Fonction du sens de l’esthétique

A chacun de nos comportements sont associées une ou plusieurs hormones au service de quelques finalités cardinales : la survie et la reproduction.

Pourtant, il existe un comportement que je n’arrive pas à classer parmi ces catégories : le plaisir éprouvé devant la beauté des choses qui parfois prend les proportions de l’extase.

Autant il me paraît évident que le ressenti vis à vis de " la beauté " d’une personne a partie liée avec le tissage de liens sociaux qui relèvent de la survie (à travers l’appartenance à une communauté) et de la reproduction (pour évaluer le/la meilleur.e reproducteur.rice), autant je ne vois pas très bien ce que le bonheur ressenti face à la beauté d’une œuvre ou d’un coucher de soleil a à voir avec cela.

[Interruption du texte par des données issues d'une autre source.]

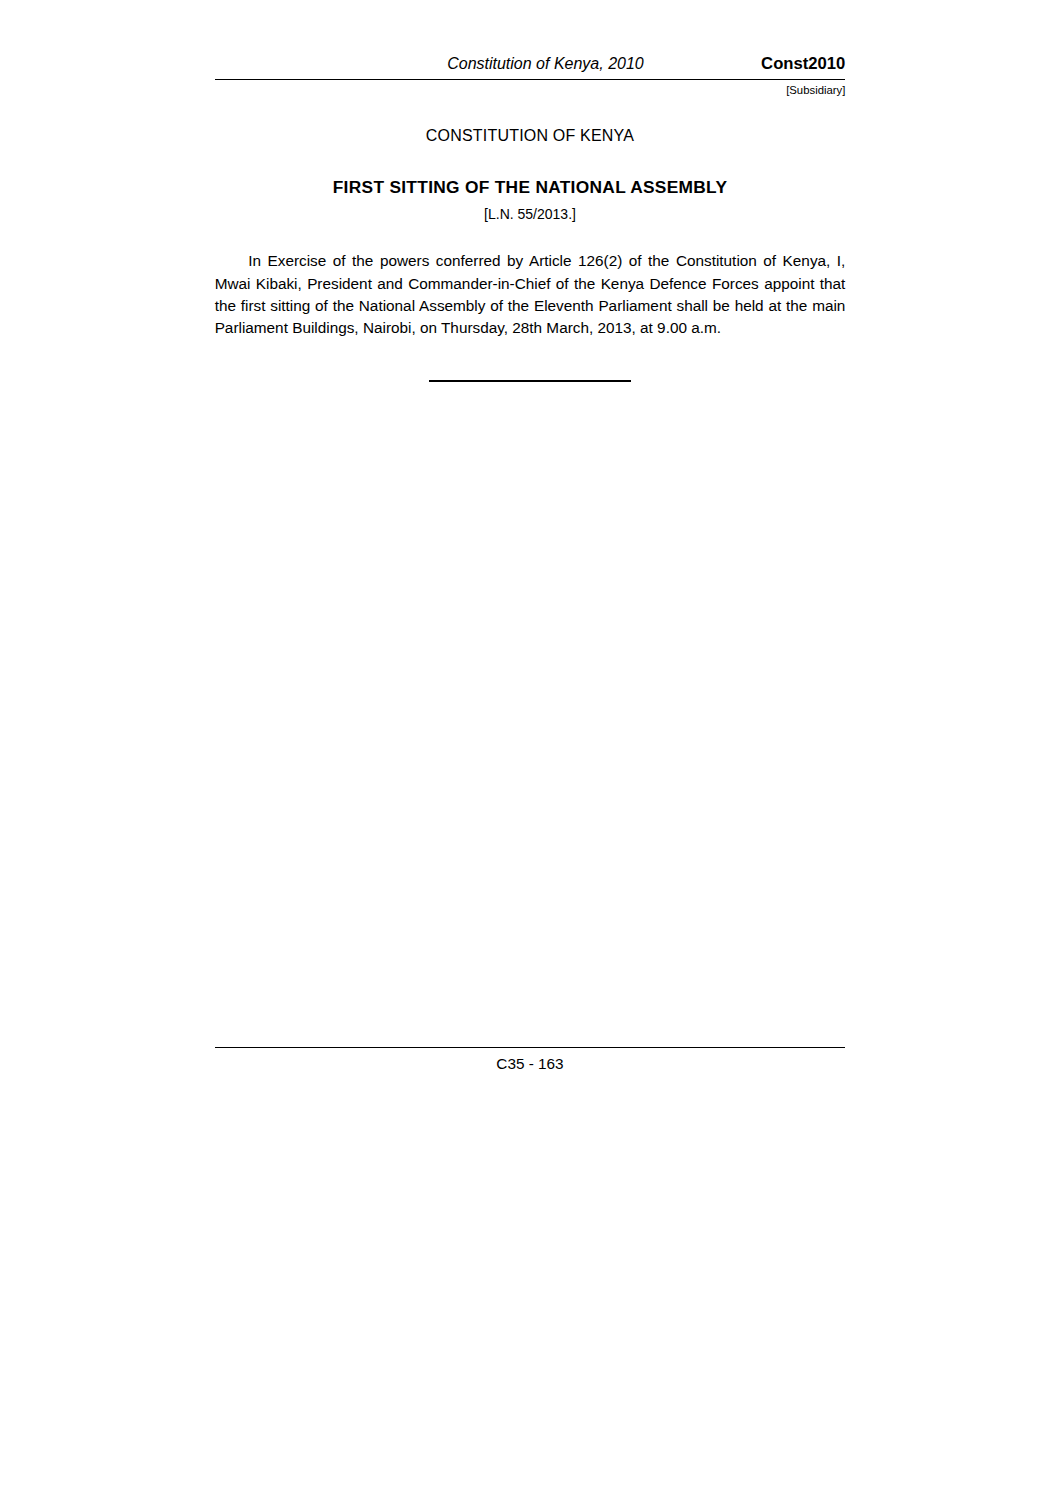Constitution of Kenya, 2010
Const2010
[Subsidiary]
CONSTITUTION OF KENYA
FIRST SITTING OF THE NATIONAL ASSEMBLY
[L.N. 55/2013.]
In Exercise of the powers conferred by Article 126(2) of the Constitution of Kenya, I, Mwai Kibaki, President and Commander-in-Chief of the Kenya Defence Forces appoint that the first sitting of the National Assembly of the Eleventh Parliament shall be held at the main Parliament Buildings, Nairobi, on Thursday, 28th March, 2013, at 9.00 a.m.
C35 - 163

Et je me demande bien quelle est la fonction de ce ressenti, puisqu’il paraît que dans la nature, rien n’est le fruit du hasard et que tout a une fonction.

Je peux imaginer que, d’une certaine manière, le plaisir esthétique permette un supplément de motivation apte à faire traverser les épreuves de la vie et que les personnes en mesure d’apprécier la beauté d’une œuvre artistique ou de la plus grande d’entre elles - la nature - aient un taux de survie plus élevé en vertu d’un renforcement de l’homéostasie de la dyade " corps/esprit ".

Le sens esthétique contribuerait alors, telle une vestale, à l’entretien du " feu sacré ".

Mais je me plais à imaginer - pure expérience de pensée - qu’il y a autre chose, que la vie ne se réduit pas à la triviale duplication d’acides aminés et que l’extase devant la beauté des choses est un prélude à une finalité ultime : la dissolution de l’ego, la fusion du sujet en l’objet, supérieure en noblesse à tout le reste.

Peut-être la " capacité d’appréciation " de la beauté est-elle l’une des clés pour soulever " le voile d’Isis ".